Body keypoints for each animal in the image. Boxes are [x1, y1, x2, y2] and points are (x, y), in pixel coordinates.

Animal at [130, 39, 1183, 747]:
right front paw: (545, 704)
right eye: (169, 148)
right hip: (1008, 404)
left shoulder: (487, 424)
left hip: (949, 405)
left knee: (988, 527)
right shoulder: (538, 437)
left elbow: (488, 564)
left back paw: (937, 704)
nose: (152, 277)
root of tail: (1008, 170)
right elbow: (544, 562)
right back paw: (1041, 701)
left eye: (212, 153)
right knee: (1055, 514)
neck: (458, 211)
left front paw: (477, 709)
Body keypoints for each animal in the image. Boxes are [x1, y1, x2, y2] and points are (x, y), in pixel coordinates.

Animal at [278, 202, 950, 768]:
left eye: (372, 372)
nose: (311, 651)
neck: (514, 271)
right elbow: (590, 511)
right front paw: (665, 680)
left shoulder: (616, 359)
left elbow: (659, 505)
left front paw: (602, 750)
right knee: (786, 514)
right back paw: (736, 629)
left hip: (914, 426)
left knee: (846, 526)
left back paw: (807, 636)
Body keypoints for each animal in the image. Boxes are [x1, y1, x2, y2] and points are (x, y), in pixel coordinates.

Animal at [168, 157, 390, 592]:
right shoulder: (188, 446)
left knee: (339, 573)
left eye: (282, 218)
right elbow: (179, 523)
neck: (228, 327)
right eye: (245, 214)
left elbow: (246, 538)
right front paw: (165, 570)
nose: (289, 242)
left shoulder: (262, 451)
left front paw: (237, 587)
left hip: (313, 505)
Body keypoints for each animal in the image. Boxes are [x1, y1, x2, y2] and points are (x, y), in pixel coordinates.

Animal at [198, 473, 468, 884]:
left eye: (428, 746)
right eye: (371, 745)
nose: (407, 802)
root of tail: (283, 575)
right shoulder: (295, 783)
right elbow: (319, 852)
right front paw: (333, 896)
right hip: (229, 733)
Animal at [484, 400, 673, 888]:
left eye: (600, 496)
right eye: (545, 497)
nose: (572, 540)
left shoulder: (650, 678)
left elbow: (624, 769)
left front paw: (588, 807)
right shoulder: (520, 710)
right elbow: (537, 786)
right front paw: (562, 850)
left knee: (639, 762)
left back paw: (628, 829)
════════════════════
= ACTION ITEM =
The answer must be one number: how many lines in the records above contain "elbow".

= RESULT OF THIS TASK =
9